Now, I'll be honest: since I still don't know how to adjust patterns to make them fit better (my brain refuses to work in 3D) this step didn't help me at all. I felt like I did twice the work for no reason, and wish I'd just skipped ahead to using the real fabric. I suppose the test fabric does show if the pattern fits... but if you did what I did with the paper template & then added a seam allowance, there's no way it WON'T fit, right?
Anyhoo, while we all ponder my dubious credibility as a sewing instructor, here's the real deal going on:
I started with the seat/back seam, then worked my way over the top of the chair and around the sides.
Sew, try it on, curse, rip out seams, repeat.
I should have made the bottom edge pieces (the chair skirt part) all separate pieces, but I'm lazy and didn't know better, so I used one long piece instead. That made the chair skirt loose and fit a little funny, though from this angle you can't really tell:
MY FIRST SLIPCOVER, LADIES AND GENTS.
I had exactly one seam intersection between the two chairs turn out perfect, so that's the one I'm going to show you:
LOOK HOW BEAUTIFUL.
And see how the top edge has an extra fabric strip? That's the bit I was talking about to deal with the chair's rounded top.
The rest of my seam intersections turned out puckered and lumpy, but at least I had ONE work out nice.
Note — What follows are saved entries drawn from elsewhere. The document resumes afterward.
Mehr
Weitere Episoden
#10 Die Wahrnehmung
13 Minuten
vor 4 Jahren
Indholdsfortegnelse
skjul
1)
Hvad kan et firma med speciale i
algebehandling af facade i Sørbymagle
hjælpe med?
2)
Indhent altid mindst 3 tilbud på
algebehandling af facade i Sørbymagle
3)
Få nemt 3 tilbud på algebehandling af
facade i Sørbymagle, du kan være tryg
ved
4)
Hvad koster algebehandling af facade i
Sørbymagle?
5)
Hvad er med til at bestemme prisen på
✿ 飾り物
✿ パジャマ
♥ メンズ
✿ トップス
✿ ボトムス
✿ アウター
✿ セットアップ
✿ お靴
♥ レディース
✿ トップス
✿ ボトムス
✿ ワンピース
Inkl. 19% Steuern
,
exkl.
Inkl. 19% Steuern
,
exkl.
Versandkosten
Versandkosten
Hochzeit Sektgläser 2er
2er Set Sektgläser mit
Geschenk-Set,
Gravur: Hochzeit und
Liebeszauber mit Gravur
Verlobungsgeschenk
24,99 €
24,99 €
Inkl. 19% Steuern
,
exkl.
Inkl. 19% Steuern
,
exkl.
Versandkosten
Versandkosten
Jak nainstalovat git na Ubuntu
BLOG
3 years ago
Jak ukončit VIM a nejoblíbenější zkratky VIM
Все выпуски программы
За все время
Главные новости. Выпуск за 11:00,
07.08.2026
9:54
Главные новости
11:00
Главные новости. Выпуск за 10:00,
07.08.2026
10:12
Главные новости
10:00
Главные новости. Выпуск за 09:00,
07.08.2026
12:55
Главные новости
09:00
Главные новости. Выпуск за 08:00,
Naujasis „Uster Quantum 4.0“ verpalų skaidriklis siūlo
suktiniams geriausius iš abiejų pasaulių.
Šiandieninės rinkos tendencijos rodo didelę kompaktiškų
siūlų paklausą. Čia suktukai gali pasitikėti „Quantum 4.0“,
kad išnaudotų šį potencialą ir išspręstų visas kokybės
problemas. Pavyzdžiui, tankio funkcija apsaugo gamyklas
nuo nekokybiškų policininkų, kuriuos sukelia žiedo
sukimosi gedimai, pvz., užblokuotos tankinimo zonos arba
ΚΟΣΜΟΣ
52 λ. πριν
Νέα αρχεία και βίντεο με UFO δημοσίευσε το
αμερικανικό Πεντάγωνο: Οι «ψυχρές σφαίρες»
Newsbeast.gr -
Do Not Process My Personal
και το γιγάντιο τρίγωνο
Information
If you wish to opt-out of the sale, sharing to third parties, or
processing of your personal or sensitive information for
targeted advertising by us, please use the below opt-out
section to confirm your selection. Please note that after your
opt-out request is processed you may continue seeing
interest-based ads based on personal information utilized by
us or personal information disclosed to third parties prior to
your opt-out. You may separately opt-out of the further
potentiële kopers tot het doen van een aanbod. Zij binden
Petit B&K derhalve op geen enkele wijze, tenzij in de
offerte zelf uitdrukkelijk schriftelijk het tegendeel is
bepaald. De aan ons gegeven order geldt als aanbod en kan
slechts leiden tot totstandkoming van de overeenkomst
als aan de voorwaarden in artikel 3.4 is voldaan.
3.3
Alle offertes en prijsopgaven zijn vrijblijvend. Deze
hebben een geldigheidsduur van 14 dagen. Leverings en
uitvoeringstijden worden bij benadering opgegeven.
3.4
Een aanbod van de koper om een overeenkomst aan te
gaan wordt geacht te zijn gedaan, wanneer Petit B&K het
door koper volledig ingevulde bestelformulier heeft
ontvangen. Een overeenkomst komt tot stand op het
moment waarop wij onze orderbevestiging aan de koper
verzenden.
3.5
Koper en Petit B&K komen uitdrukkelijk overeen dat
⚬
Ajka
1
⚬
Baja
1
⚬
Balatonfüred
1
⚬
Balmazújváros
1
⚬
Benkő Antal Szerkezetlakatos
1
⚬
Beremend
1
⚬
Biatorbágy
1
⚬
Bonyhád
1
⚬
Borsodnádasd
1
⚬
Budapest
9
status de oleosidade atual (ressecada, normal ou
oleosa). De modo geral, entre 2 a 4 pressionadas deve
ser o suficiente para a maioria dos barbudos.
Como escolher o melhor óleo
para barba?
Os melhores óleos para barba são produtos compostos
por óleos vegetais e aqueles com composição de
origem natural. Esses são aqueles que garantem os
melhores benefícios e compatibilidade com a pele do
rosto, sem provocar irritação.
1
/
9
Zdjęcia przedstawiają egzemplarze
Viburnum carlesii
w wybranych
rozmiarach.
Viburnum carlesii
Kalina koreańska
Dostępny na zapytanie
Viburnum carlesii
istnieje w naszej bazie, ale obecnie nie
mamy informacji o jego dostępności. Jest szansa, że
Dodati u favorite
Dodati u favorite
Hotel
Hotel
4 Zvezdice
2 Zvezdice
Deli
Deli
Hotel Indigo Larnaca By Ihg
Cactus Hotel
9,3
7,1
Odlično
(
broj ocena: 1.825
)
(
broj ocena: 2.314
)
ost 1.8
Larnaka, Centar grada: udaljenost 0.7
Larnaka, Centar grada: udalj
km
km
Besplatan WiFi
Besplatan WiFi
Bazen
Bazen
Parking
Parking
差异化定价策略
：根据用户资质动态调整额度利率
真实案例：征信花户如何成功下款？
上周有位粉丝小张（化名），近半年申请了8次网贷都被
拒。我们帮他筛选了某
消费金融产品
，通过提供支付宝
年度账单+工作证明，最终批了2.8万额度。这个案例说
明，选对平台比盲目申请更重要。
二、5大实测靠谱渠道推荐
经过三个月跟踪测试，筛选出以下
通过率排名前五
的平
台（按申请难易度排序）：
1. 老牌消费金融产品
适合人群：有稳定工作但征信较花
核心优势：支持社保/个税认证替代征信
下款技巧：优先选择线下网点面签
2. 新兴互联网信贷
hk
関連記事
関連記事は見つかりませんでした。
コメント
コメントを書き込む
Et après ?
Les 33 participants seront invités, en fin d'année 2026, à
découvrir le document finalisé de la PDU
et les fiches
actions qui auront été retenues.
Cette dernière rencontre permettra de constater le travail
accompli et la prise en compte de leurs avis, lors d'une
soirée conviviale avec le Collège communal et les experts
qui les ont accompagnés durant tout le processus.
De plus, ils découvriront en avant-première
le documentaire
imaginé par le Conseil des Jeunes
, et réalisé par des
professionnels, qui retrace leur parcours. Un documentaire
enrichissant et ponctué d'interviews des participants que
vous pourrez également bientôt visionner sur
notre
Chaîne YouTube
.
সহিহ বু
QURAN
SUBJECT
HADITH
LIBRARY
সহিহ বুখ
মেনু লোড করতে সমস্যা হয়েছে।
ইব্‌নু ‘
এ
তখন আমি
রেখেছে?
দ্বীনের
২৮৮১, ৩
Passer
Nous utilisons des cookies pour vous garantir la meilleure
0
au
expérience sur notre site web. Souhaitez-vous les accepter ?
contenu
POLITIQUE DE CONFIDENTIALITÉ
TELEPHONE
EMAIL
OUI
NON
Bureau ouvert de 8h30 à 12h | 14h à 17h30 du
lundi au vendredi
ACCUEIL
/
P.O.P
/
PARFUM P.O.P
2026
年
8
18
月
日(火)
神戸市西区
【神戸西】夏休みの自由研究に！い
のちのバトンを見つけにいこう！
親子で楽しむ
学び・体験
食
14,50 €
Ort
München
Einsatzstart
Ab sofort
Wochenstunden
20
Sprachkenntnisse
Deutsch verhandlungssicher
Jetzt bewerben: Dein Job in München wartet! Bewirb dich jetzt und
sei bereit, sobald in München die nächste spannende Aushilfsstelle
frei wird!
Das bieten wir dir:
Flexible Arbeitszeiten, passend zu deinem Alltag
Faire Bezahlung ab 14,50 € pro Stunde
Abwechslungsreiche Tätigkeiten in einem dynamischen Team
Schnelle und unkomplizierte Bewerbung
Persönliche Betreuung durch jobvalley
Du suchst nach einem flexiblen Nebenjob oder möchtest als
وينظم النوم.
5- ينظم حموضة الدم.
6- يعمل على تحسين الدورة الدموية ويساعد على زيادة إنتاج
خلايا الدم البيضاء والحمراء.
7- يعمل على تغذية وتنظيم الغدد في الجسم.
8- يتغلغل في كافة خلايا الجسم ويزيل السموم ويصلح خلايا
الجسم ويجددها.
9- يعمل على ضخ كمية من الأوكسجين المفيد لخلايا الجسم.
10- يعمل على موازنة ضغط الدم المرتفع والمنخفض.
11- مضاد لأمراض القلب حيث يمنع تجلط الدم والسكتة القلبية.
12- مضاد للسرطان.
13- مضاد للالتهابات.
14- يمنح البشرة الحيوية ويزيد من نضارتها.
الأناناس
Here are the finished chairs at the party:
You can see what I mean about the chair skirts: that one edge on the right especially makes me cringe, oof. If I'd added seams at each of the two front corners, they would have fit much better.
Fortunately people were sitting in the chairs most of the night, though, so I doubt anyone noticed. Plus - and I can't stress this enough - I spent 3 night working on slipcovers for a 6 hour party. Why. WHYYYYY.
Buuuut as much I question Past Jen's priorities, I actually had fun figuring this out, making it work, and ending up with something actually usable on my first try. Plus they look nice in the background of my other party photos:
Any of you with even a little sewing experience will no doubt do much better than I did, so I hope this inspires you to tackle your own slipcover projects! Remember to check the thrift store for cool bedspreads and curtains to cut up; we used this big duvet to make both slipcovers, two giant floor cushions, some accent pillows, and still had a lot of fabric left over.
Thanks for all the support and check-ins after my last post, btw, you guys continue to rock. Someone commented today that it never occurs to them to call someone or reach out when they're feeling bad, and that's exactly the instinct I'm fighting whenever I'm open about my panic or brushes with depression. It's natural to want to withdraw and hide, but we need each other. We need to make it OK to keep talking, to be open about when we're weak and scared, because that's how we all feel sometimes.
So I promise I'll try to keep talking if you will.
Love you guys. Now, go make something new this week! (Memories count.)